Sydney, Feb 25, 2026, 18:10 AEDT — Market closed.

  • Santos closed up 0.15% at A$6.82; Brent rose about 0.7%.
  • A new filing showed 9,911 unquoted share rights lapsed between Jan 10 and Feb 4.
  • Focus turns to project start-ups and the dividend after last week’s full-year result.

Santos Ltd (STO.AX) shares ended Wednesday up 0.15% at A$6.82, tracking firmer crude prices and a fresh securities filing from the Australian oil and gas producer. Brent crude was up about 0.7% on the day. (Trading Economics)

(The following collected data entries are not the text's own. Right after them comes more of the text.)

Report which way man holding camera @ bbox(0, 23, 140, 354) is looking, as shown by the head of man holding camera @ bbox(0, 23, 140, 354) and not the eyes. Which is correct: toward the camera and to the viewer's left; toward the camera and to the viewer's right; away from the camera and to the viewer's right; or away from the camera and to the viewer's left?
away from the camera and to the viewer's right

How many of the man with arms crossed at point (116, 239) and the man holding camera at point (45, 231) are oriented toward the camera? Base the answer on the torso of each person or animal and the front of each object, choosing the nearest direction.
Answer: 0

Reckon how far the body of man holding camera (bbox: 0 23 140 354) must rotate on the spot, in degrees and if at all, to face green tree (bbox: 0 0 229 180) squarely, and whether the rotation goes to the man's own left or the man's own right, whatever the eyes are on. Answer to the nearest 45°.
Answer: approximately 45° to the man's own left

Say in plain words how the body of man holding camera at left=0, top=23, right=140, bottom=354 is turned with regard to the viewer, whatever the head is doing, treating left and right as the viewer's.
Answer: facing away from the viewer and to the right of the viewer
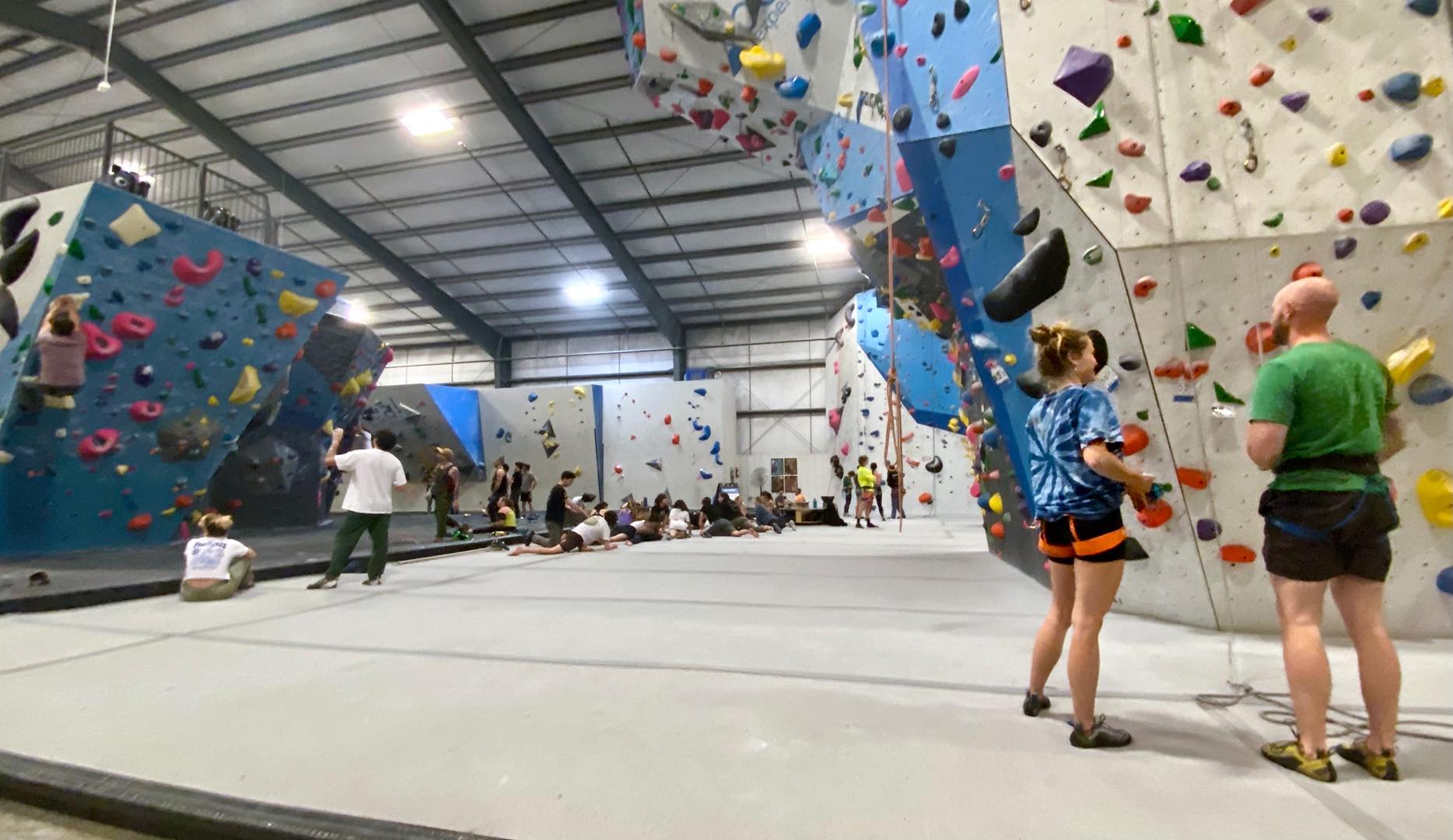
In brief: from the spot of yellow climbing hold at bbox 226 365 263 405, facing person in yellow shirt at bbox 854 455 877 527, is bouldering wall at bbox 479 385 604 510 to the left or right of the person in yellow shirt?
left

The filing is small in market terms, but it feeds into a broader question hanging over the stock: how cleanly Santos can convert its project pipeline into cash flow in 2026, and keep distributions steady when oil prices swing.

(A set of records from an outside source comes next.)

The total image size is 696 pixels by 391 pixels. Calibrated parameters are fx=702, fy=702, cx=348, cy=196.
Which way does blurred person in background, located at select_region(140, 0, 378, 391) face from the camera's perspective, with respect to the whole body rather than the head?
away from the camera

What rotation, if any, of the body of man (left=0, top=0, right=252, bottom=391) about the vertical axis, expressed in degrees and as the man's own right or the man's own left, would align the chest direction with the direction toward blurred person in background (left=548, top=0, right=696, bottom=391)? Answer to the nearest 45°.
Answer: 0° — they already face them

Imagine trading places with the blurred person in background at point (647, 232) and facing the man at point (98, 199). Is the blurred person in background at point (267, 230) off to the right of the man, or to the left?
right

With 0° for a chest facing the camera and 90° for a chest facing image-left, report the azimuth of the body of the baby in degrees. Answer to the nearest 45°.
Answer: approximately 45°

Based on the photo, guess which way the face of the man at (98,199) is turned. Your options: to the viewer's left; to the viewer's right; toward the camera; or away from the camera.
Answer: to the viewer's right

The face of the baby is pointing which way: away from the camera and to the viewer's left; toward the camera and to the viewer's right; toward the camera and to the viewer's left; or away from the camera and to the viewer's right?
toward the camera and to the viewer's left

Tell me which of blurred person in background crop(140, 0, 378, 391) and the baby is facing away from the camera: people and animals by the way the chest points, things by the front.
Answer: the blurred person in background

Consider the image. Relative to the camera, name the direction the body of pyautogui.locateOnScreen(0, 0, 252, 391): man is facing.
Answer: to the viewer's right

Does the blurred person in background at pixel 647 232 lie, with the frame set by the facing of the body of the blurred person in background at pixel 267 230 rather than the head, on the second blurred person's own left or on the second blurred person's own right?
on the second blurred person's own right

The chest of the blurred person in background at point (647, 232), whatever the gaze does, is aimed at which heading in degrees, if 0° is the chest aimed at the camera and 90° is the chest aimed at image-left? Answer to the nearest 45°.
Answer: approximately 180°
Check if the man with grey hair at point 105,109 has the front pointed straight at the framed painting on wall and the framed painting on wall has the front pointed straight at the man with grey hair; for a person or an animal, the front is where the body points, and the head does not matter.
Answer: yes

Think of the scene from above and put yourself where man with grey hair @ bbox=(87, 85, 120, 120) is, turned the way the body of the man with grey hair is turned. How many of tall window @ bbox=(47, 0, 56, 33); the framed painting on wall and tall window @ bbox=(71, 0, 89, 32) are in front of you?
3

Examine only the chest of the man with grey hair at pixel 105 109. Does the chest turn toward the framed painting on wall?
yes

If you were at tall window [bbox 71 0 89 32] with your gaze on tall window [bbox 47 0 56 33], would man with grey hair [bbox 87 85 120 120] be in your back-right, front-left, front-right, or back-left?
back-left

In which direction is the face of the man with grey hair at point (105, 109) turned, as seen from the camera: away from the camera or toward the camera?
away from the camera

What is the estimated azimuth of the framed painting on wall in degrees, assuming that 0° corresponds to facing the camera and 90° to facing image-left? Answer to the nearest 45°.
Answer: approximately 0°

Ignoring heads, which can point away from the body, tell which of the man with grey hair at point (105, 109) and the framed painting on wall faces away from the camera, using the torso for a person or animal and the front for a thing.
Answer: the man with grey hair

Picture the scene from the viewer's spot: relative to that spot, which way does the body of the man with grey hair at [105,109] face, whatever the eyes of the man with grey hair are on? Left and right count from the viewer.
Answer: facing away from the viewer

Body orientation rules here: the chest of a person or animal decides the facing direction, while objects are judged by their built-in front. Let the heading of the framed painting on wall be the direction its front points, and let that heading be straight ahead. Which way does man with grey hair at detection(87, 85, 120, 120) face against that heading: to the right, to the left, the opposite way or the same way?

That matters now because reporting season has largely set expectations. What tends to move the stock from here is execution — on costs, schedules and volumes — and any signal that management’s incentives are drifting out of line with outcomes.

In an Appendix 3H notice dated Feb. 25, Santos disclosed the cessation of 9,911 “share acquisition rights” — unlisted equity awards — after conditions were not met. The filing said the rights lapsed between Jan. 10 and Feb. 4, and that Santos paid no consideration for the cessation. (Company Announcements)

Santos is still coming off its Feb. 18 full-year release, where it reported free cash flow from operations of $1.8 billion and declared a final dividend of 10.3 U.S. cents per share. Chief executive Kevin Gallagher said Santos was targeting an “all-in break even oil price of $45-50/bbl to 2030”, and the company said Alaska’s Pikka phase 1 remained on track for first oil late in the first quarter of 2026.

A key risk is that the easy part is now done. If crude retreats, or if commissioning at Pikka slips, investors may start stress-testing the dividend and the pace of debt reduction, especially if costs creep higher than planned.

Next up, traders will look for operational updates tied to Pikka’s start-up window in late Q1 2026, and any change to guidance that would reset cash-flow expectations for the year.